Page excerpt:
What distribution do you run on your main desktop/laptop?
I do a great majority of my computing on a laptop, and my distro of choice on my main workhorse is Korora. Korora is a Fedora remix, meaning it ships packages from the default Fedora repositories, but it also includes a number of other packages—often ones that Fedora cannot ship directly (and the ones that make much of the Internet work right out of the box, like some media codecs and some proprietary software). Korora is an Australian distro developed primarily by Ian Firns, Chris Smart, Jim Dean, and Maik Adamietz. Under their leadership, the Korora team puts out a great distro that releases a month or two after Fedora (Korora 22, based on Fedora 22, should be out sometime soon).
What desktop environment do you use and why do you use it?
I use Xfce. I’ve used KDE in the past from time to time, but I always come back to Xfce. It has always been reliable, with its consistently simple menu-driven interface on a traditional desktop. For users new to Linux, it’s familiar ground because the icons live on the desktop.
Other desktops—like GNOME and Unity—have imprisoned their icons on one side of the screen. Also, Xfce has maintained its reputation as a lightweight desktop, though not as lightweight as it once was, but that really can’t be helped as time marches on.
What one piece of Linux software do you depend upon? Why is it so important?
As a freelance writer, my work world pretty much revolves around LibreOffice, which in my opinion is far and away the best office suite, bar none. It’s important to me for the simple reason that it helps me get the work done, period. As a writer, the best feature is that LibreOffice 4.4 works very well in converting my documents into those which have to be handled by Word on Macs and Windows-based machines. On the flip side of that proverbial equation, I’ve had little trouble handling Windows- and Mac-based Word documents sent to me, which is often. Another example is this: Conversions from Impress to PowerPoint have been fairly painless as well. The fact that the LibreOffice team has brought this suite up to speed so quickly is phenomenal, and when people ask me to point out an example of which FOSS project is a success story, it’s easy to point to LibreOffice.

Listed entries:

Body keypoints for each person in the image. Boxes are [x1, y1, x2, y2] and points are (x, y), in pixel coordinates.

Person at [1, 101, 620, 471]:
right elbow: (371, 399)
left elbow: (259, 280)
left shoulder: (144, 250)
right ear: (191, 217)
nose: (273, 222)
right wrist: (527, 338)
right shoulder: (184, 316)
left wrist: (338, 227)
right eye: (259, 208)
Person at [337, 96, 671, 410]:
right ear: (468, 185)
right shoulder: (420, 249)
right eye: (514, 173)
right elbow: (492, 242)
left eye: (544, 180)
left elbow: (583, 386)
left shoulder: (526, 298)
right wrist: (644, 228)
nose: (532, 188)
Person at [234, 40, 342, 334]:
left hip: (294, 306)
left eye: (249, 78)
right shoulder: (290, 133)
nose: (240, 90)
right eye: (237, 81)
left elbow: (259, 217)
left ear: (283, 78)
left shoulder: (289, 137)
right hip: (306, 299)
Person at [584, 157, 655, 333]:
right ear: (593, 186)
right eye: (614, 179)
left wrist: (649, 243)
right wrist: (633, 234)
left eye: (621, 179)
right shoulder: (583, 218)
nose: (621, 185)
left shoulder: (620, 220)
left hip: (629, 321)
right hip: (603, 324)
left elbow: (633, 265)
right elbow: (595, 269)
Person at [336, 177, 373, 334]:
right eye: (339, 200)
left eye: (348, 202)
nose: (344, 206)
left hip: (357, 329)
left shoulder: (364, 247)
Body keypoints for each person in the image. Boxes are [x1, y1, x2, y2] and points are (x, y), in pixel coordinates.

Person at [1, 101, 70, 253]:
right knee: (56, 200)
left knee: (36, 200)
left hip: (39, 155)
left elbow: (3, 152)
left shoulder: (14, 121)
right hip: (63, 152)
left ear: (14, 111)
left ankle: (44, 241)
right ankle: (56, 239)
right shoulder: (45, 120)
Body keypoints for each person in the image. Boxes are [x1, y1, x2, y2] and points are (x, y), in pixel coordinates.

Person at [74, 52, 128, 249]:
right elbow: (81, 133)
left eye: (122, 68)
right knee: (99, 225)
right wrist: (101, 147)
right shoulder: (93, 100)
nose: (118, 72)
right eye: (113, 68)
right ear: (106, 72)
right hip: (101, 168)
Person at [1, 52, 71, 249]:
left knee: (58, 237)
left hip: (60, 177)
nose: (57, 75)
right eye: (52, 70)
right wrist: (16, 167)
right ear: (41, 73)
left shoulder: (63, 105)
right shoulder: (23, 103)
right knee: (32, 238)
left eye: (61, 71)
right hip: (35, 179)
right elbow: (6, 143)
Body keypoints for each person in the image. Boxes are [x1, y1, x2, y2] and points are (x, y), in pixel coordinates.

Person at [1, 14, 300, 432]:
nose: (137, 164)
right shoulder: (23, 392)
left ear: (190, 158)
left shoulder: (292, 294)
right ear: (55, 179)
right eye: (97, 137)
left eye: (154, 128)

Exercise prompt:
Write the next part of the question-and-answer piece on Linux desktop use that opens this page, starting after its last sentence.

Answer to the exercise:
What kind of hardware do you run this setup on?
I’m a ThinkPad guy, and I have several, but my main workhorse is a ThinkPad T500, maxed out with 8GB of RAM and a Western Digital 500GB hard drive. The cover, of course, is covered in stickers like a NASCAR race car, but then that’s to be expected.
Will you share a screenshot of your desktop?
This is the desktop on my “road warrior” ThinkPad T500. It’s not very exciting, but it’s one of my favorite places. It’s a photo of Mount Shasta taken by photographer Will Elliott, who I met through CrunchBang channels several years ago. You can find a lot of Will’s work on the CrunchBang forums here. I normally stop at Mount Shasta when I’m driving to Portland for OSCON or to Bellingham for LinuxFest Northwest. The desktop itself is Xfce 4.12 using the Greybird style and the icons are Elementary Xfce Dark. I made the bottom panel transparent so the icons in the panel stand out and look like they’re part of the desktop itself.